Military intelligence agents captured a suspected al-Qaida-linked militant accused in bombings and the 2001 kidnapping of 20 people, including three Americans, at a Philippine resort, the army said Tuesday.

Sharie Amiruddin, an alleged member of the Abu Sayyaf Muslim rebel group who also is known by his nom de guerre Abu Omar, was arrested Monday in the southern port of Zamboanga and was in police custody, army spokesman Maj. Bartolome Bacarro said.

Warrants for Amiruddin's arrest have been issued for his alleged role in 13 counts of kidnapping on the southern islands of Jolo and Basilan, where the Abu Sayyaf has an active presence, Bacarro said.

Amiruddin also has been linked to bomb attacks on Jolo and in the southern cities of Zamboanga and Cotabato. He allegedly helped plan the 2001 kidnapping of 17 Filipinos and three Americans from the Dos Palmas resort in southwestern Palawan province, Bacarro said.
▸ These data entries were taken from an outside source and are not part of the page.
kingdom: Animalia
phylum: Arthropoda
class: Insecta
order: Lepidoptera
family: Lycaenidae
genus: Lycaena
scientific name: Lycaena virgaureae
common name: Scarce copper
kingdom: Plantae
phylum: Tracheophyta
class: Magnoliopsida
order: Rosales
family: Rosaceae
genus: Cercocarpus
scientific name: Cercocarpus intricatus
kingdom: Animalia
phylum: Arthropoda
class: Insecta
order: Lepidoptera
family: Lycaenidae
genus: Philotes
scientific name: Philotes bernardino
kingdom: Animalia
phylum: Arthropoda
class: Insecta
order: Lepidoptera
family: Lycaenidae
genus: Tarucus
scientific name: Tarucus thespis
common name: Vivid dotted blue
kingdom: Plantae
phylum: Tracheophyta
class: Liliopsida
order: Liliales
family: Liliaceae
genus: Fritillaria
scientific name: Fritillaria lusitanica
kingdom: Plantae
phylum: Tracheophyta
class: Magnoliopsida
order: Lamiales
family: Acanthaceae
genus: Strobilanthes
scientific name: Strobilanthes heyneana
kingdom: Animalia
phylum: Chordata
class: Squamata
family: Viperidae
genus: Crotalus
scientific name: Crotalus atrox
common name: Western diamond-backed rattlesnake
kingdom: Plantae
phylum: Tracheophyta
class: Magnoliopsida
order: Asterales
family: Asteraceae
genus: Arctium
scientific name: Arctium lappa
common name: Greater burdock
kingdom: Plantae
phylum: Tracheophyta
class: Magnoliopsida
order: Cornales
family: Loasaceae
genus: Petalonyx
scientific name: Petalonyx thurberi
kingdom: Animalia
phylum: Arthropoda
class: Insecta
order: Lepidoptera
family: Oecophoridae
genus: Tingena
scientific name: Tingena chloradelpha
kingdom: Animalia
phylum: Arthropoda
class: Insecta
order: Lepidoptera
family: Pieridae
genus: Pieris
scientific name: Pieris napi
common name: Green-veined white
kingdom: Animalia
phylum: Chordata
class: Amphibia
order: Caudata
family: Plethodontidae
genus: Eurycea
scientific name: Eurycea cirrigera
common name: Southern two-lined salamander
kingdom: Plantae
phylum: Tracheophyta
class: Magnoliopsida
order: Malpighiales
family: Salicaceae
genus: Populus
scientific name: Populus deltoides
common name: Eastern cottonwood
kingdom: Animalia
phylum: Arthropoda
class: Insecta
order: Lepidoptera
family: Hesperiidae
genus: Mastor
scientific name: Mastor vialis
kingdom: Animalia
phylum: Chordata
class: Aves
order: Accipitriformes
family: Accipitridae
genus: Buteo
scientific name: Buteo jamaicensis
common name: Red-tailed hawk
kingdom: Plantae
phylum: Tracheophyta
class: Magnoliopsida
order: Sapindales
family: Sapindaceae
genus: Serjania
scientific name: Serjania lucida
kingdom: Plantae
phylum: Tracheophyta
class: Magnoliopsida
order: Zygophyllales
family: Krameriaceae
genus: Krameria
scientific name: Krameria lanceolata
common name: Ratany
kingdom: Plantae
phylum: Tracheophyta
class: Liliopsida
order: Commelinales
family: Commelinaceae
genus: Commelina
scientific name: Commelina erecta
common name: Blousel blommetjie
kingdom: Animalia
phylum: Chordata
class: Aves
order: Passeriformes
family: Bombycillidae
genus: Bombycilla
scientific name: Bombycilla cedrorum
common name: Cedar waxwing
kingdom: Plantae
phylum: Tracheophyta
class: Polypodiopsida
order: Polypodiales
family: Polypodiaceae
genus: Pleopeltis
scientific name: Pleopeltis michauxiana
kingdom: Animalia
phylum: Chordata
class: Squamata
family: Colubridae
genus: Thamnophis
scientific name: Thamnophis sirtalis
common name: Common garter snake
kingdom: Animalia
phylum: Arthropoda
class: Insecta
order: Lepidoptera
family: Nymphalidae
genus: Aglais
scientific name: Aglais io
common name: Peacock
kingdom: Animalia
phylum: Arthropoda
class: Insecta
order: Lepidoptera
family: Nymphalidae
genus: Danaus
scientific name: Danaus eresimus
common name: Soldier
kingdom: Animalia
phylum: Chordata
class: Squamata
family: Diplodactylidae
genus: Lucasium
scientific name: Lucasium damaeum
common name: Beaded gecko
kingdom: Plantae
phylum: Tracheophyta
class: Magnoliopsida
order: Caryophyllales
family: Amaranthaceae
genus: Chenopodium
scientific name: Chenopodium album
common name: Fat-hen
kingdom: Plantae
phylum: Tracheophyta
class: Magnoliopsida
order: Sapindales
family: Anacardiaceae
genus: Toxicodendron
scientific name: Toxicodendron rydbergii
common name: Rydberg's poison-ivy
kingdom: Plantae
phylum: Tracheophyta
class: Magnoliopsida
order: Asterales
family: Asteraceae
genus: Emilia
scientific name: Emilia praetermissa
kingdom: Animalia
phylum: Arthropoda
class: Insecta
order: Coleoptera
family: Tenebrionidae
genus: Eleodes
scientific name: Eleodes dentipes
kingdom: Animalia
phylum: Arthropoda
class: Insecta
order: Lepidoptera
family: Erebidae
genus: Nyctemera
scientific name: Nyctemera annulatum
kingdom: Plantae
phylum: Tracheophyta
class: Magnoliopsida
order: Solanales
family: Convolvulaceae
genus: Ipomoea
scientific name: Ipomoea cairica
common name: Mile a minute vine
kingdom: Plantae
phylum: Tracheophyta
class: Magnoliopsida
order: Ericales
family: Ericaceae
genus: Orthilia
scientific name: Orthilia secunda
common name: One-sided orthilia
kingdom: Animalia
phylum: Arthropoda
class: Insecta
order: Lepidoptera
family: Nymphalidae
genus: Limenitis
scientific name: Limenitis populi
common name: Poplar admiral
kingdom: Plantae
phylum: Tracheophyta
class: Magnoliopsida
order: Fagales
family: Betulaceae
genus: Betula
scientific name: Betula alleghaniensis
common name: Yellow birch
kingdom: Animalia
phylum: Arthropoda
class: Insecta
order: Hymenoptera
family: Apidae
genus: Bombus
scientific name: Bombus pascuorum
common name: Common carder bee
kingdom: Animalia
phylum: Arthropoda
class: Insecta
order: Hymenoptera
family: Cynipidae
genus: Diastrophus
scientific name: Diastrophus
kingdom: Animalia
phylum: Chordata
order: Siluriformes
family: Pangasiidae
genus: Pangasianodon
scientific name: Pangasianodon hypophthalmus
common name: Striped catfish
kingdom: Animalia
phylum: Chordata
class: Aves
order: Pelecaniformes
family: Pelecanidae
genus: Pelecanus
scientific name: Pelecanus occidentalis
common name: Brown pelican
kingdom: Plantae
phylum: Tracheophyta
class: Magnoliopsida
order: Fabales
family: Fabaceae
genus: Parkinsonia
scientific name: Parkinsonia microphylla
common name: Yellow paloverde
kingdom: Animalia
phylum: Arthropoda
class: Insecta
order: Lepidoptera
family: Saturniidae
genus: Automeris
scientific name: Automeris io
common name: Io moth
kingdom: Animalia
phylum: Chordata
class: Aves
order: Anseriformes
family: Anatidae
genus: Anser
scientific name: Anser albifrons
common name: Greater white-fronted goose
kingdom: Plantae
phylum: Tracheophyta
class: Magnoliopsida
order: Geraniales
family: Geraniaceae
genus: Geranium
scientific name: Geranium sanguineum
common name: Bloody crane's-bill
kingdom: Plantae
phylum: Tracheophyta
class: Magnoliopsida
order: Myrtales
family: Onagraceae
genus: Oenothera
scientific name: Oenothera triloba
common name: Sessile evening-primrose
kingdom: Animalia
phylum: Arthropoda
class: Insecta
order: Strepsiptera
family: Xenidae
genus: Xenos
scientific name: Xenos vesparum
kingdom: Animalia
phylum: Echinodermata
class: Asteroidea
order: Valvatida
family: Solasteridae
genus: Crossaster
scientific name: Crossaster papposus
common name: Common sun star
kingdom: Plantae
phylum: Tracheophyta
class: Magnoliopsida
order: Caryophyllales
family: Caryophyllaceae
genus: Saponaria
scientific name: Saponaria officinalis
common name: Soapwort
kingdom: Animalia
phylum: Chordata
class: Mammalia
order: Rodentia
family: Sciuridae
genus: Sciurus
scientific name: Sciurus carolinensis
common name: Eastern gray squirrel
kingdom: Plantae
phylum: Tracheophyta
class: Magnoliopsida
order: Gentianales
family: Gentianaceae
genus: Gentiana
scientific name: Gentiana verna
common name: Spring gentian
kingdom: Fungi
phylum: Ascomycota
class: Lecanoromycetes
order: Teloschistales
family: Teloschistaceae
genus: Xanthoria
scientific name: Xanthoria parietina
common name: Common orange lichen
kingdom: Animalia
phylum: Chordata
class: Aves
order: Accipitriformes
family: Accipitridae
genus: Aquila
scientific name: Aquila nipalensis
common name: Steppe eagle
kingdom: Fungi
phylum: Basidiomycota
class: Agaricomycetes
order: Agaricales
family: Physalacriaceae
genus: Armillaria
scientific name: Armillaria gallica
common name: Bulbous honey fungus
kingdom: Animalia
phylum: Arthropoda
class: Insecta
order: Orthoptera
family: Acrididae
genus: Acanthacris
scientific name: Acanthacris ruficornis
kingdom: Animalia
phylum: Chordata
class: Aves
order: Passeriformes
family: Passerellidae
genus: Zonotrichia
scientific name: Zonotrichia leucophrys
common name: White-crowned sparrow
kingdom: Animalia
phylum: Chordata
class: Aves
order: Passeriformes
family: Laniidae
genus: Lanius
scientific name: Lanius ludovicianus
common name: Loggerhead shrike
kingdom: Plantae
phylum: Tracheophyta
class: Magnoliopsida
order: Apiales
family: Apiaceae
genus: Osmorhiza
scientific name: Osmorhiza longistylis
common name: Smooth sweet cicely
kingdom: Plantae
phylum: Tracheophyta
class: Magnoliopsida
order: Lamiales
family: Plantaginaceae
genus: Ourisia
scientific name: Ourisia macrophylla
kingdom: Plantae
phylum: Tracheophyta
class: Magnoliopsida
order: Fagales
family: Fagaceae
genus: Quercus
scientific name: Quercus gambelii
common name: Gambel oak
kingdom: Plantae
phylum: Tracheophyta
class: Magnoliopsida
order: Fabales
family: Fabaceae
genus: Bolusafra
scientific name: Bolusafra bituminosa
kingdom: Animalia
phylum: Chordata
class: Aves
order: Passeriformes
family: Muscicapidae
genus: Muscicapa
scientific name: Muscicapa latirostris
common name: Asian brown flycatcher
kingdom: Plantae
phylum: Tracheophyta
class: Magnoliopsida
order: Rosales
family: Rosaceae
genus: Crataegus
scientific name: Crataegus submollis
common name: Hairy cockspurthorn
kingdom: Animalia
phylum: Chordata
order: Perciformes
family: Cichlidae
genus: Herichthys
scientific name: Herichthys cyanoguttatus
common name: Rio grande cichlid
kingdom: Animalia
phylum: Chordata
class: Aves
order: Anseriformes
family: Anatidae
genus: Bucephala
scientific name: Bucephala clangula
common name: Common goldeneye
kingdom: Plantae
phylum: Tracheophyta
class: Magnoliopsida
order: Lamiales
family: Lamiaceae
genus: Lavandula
One of the Americans, Guillermo Sobero of Corona, California, was beheaded. American missionary Martin Burnham of Wichita, Kansas, was killed during an army commando rescue mission a year later in which his wife, Gracia, was wounded and recovered.

The kidnapping of the Americans prompted the U.S. military to deploy troops to the southern Philippines to train and arm Filipinos battling the militants.

The Abu Sayyaf, blamed for deadly bombings, kidnappings and banditry, is estimated to have about 400 guerrillas, down from more than 1,000 at the height of its high-profile kidnapping spree in early 2000. It's blacklisted by Washington as a terrorist group, reports the AP.